BEGIN Material for this exercise

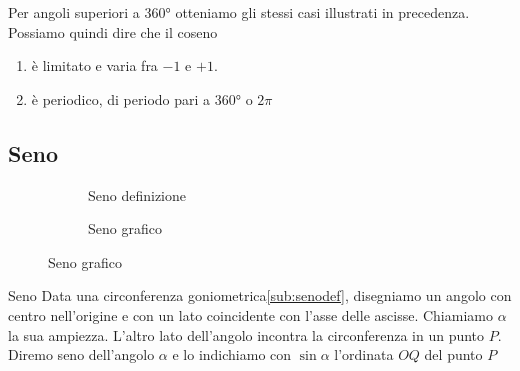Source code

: Per angoli superiori a \ang{360} otteniamo gli stessi casi illustrati in precedenza. 
Possiamo quindi dire che il coseno
\begin{enumerate}
	\item è limitato e varia fra $-1$ e $+1$.
	\item è periodico, di periodo pari a \ang{360} o $2\pi$
	\end{enumerate} 
\begin{figure}
		\centering

		\label{fig:AndamentoCoseno1}
	\end{figure}%
	\begin{figure}
		\centering

		\label{fig:AndamentoCoseno2}
\end{figure}
\subsection{Seno}
\label{sec:senogonio}
\begin{figure}
	\begin{subfigure}[b]{.5\linewidth}
		\centering
			
		\caption{Seno definizione}\label{sub:senodef}
	\end{subfigure}%
	\begin{subfigure}[b]{.5\linewidth}
		\centering
		
		\caption{Seno grafico}\label{sub:senograf}
	\end{subfigure}
	\label{tab:funseno}
\end{figure}
\begin{definizionet}{Seno}{}
	Data una circonferenza goniometrica\nobs\vref{sub:senodef}, disegniamo un angolo con centro nell'origine e con un lato coincidente con l'asse delle ascisse.  Chiamiamo  $\alpha$ la sua ampiezza. L'altro lato dell'angolo incontra la circonferenza in un punto $P$.  Diremo seno dell'angolo $\alpha$ e lo indichiamo con $\sin\alpha$ l'ordinata $OQ$  del punto $P$
\end{definizionet}
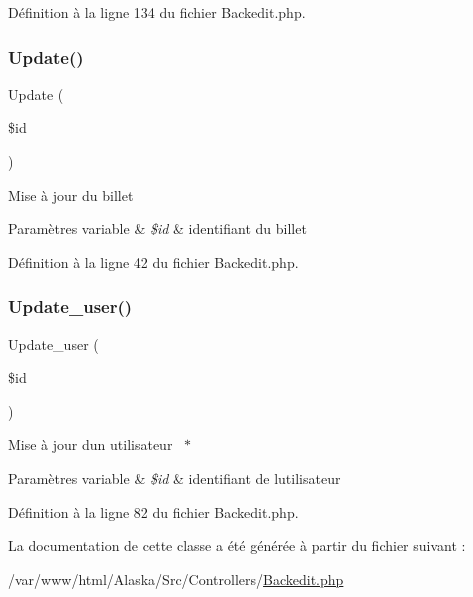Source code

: Définition à la ligne 134 du fichier Backedit.\+php.

\mbox{\label{class_src_1_1_controllers_1_1_backedit_a82232b33fbfacdbdb8a8f49acaecf564}} 
\subsubsection{\texorpdfstring{Update()}{Update()}}
{\footnotesize\ttfamily Update (\begin{DoxyParamCaption}\item[{}]{\$id }\end{DoxyParamCaption})}

Mise à jour du billet 
\begin{DoxyParams}[1]{Paramètres}
variable & {\em \$id} & identifiant du billet \\
\hline
\end{DoxyParams}


Définition à la ligne 42 du fichier Backedit.\+php.

\mbox{\label{class_src_1_1_controllers_1_1_backedit_ac76a9db7f422d94f155c99c21540da0e}} 
\subsubsection{\texorpdfstring{Update\+\_\+user()}{Update\_user()}}
{\footnotesize\ttfamily Update\+\_\+user (\begin{DoxyParamCaption}\item[{}]{\$id }\end{DoxyParamCaption})}

Mise à jour d\textquotesingle{}un utilisateur  $\ast$
\begin{DoxyParams}[1]{Paramètres}
variable & {\em \$id} & identifiant de l\textquotesingle{}utilisateur \\
\hline
\end{DoxyParams}


Définition à la ligne 82 du fichier Backedit.\+php.



La documentation de cette classe a été générée à partir du fichier suivant \+:\begin{DoxyCompactItemize}
\item 
/var/www/html/\+Alaska/\+Src/\+Controllers/\hyperlink{_backedit_8php}{Backedit.\+php}\end{DoxyCompactItemize}
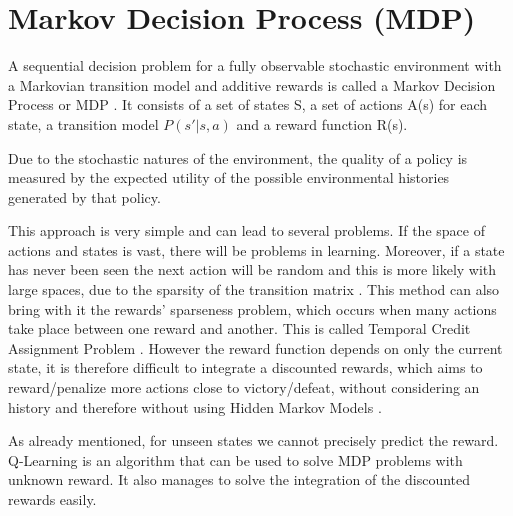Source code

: \section{Markov Decision Process (MDP)}
\label{sec:mdp}
A sequential decision problem for a fully observable stochastic environment with a 
Markovian transition model and additive rewards is called a 
Markov Decision Process or MDP \cite{russell2002artificial}.
It consists of a set of states S, a set of actions A(s) for each state, a transition model
$P(s' | s, a)$ and a reward function R(s).

Due to the stochastic natures of the environment, the quality of a policy is measured by the expected utility of the possible environmental histories generated by that policy.

This approach is very simple and can lead to several problems.
If the space of actions and states is vast, there will be problems in learning.
Moreover, if a state has never been seen the next action will be random and this is more
likely with large spaces, due to the sparsity of the transition matrix \cite{silver2015}.
This method can also bring with it the rewards' sparseness problem, which occurs when many
actions take place between one reward and another. This is called Temporal Credit Assignment Problem \cite{sutton1984temporal}.
However the reward function depends on only the current state, it is
therefore difficult to integrate a discounted rewards, which aims to reward/penalize
more actions close to victory/defeat, without considering an history and therefore
without using Hidden Markov Models \cite{silver2015}.

As already mentioned, for unseen states we cannot precisely predict the reward.
Q-Learning is an algorithm that can be used to solve MDP problems with unknown reward.
It also manages to solve the integration of the discounted rewards easily.
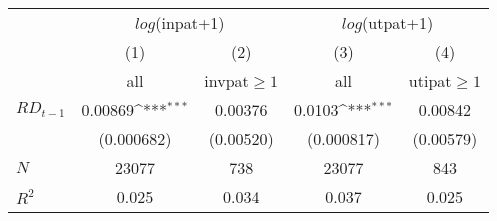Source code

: {
\def\sym#1{\ifmmode^{#1}\else\(^{#1}\)\fi}
\begin{tabular}{l*{4}{c}}
\hline\hline
  &\multicolumn{2}{c}{$log$(inpat+1)}&\multicolumn{2}{c}{$log$(utpat+1)}\\\cmidrule{2-5}
            &\multicolumn{1}{c}{(1)}&\multicolumn{1}{c}{(2)}&\multicolumn{1}{c}{(3)}&\multicolumn{1}{c}{(4)}\\
            &\multicolumn{1}{c}{all}&\multicolumn{1}{c}{invpat$\geq 1$}&\multicolumn{1}{c}{all}&\multicolumn{1}{c}{utipat$\geq 1$}\\
\hline
$RD_{t-1}$        &     0.00869\sym{***}&     0.00376         &      0.0103\sym{***}&     0.00842         \\
            &  (0.000682)         &   (0.00520)         &  (0.000817)         &   (0.00579)         \\
\hline
\(N\)       &       23077         &         738         &       23077         &         843         \\
\(R^{2}\)   &       0.025         &       0.034         &       0.037         &       0.025         \\
\hline\hline
\end{tabular}
}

END Material for this exercise

§ Task item
Could you restate, word for word, the lines above from the one with "It consists of" to the one with "Due to the stochastic", both included?

§ Exercise output
It consists of a set of states S, a set of actions A(s) for each state, a transition model
$P(s' | s, a)$ and a reward function R(s).

Due to the stochastic natures of the environment, the quality of a policy is measured by the expected utility of the possible environmental histories generated by that policy.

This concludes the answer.